Nero was a member of the republican Claudia gens of Rome. He was a descendant of the censor Appius Claudius Caecus. Nero was the son of Tiberius Claudius Nero. Nero had a sister named Claudia, who married the prefect Quintus Volusius.

==Life==
Nero had served under Pompey the Great at the start of the civil war against Caesar, but soon surrender and later served Julius Caesar as a quaestor in 48 BC, commanding a part of his fleet in the Alexandrian War. As a reward for his contribution, Nero was made pontiff. Julius Caesar also sent Nero to Gaul to create and monitor Roman colonies (Suetonius notes Narbo and Arelate).

Despite his service with Julius Caesar, Nero was an Optimate at heart who had initially served Pompey. After the murder of Julius Caesar on March 15, 44 BCE, Nero suggested that Caesar's assassins be rewarded for their services to the state, which went against the part of the Senate that wanted to persecute Caesar's assassins. Despite this suggestion, Nero was elected praetor in 43 BCE for 42 BCE.

Around the time Nero was elected praetor, he married his relative Livia Drusilla, (Note: Exactly how closely related Nero and Livia were is up for debate, some researchers have asserted with confidence that they were first cousins. This assumption generally includes believing that Suetonius was mistaken when referring to Livia's father as a Claudius Pulcher.) whose father Marcus Livius Drusus Claudianus was from the same gens. His son of the same name was born November 16, 42 BCE, in Fondi, Italy. Elaine Fantham believes it is likely that Nero had been married before he wed Livia, as he was looking for a wife in 50 BC when he approached Cicero to marry his daughter Tullia.

=== Second Triumvirate ===
Towards the end of Nero's praetorship, the Second Triumvirate began to break down, causing a dangerous situation in Rome as the triumvirs went to battle with each other. Because of this turmoil, Nero's praetorship was extended, and he was forced to choose sides. Due to his distrust of Octavian, he cast his lot with Mark Antony. In 41 BCE, he fled Campania, where he was in charge of the garrison, with Livia and Tiberius in tow, joining Antony's brother Lucius Antonius in Perusia. Perusia was besieged by Octavian's men by the time Nero arrived, and when the town fell in 40 BC, he was forced to flee first to Praeneste, and then Naples. In 40 BCE, Octavian and Mark Antony reconciled.

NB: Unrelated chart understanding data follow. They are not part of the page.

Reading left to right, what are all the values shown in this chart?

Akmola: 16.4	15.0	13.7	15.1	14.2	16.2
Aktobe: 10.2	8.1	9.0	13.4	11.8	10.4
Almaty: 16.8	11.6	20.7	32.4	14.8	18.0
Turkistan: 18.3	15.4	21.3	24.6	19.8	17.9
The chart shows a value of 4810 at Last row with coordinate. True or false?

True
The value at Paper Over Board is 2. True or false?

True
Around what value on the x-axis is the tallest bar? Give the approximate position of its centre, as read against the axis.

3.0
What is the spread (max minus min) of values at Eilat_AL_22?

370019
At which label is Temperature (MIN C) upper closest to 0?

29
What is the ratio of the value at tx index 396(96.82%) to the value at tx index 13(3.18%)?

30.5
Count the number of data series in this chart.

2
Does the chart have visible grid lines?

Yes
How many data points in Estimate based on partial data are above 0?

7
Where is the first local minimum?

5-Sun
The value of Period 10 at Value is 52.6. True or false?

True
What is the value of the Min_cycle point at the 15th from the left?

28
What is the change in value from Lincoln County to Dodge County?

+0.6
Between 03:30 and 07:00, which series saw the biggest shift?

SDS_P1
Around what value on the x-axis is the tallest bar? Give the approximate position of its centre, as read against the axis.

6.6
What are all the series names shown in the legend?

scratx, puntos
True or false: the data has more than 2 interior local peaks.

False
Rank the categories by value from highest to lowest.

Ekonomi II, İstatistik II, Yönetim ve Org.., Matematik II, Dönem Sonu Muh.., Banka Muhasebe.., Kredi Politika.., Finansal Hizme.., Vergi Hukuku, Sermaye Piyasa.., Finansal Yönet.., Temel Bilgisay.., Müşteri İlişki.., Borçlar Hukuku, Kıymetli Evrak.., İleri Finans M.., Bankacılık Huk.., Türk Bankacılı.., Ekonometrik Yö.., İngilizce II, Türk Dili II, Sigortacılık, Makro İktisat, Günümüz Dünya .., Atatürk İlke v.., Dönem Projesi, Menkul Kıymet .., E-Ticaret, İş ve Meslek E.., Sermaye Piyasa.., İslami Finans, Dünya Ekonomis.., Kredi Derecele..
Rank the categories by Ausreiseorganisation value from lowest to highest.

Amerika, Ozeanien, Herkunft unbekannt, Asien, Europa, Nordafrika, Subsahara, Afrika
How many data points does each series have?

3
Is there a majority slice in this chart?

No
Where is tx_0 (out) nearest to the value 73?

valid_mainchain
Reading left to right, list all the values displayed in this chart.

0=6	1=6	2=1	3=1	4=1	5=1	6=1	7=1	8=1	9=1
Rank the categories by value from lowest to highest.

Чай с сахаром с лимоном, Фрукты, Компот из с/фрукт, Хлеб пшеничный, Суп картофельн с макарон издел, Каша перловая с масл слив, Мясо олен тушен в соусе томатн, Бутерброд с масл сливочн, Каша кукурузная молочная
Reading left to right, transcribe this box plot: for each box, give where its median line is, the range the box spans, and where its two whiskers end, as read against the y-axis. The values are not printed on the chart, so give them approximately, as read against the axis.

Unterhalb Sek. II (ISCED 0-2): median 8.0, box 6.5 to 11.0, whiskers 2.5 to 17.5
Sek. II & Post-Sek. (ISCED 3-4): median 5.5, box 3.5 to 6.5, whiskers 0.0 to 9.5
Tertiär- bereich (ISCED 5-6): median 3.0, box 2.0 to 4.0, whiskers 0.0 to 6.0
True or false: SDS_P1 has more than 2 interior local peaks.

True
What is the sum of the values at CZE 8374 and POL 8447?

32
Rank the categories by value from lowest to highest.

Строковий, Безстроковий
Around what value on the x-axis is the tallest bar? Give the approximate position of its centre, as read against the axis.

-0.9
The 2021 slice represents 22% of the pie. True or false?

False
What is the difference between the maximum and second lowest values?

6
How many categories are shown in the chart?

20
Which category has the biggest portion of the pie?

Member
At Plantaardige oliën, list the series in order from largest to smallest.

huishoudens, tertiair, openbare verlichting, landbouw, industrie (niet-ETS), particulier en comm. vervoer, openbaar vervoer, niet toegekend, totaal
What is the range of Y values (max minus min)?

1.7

In Naples, Nero tried in vain to raise a slave battalion against Octavian and then asked for refuge with Sextus Pompey, who was then acting as a pirate leader in Sicily, but was denied. Nero, with his family, joined Mark Antony soon after in Achaea.

After three years of fleeing from Octavian, Nero returned to Rome with Livia and three-year-old Tiberius. Octavian, immediately after catching sight of Livia, fell in love with her, even though she was still married. Octavian was married to Scribonia, with whom he had a daughter named Julia, now known as Julia the Elder. Octavian and Scribonia divorced. At the time of Augustus's divorce, Livia was 6 months pregnant with Nero's second son. Nero was persuaded or forced by Octavian to divorce Livia. Octavian and Livia married on January 17, 38 BCE, waiving the traditional waiting period. Nero was present at their wedding, giving Livia away "just as a father would". Nero and Livia's second son was born in early 38 BCE, and he was named Decimus Claudius Drusus, which was later changed to Nero Claudius Drusus. After his birth, Octavian sent Drusus to Nero to raise him. Using a cognomen such as Nero as a first name was unusual, as was the prominence given to his maternal lineage in adopting Drusus as his cognomen.

==Death==
Nero died in 33 BC, leaving Octavian as his son's guardian. Tiberius, aged 9, delivered his father's funeral eulogy on the Rostra in Rome. When the future Roman emperor Tiberius celebrated his coming of age, he staged two gladiatorial contests; one was held at the Forum in memory of his father and the other at the amphitheatre in memory of his grandfather Drusus.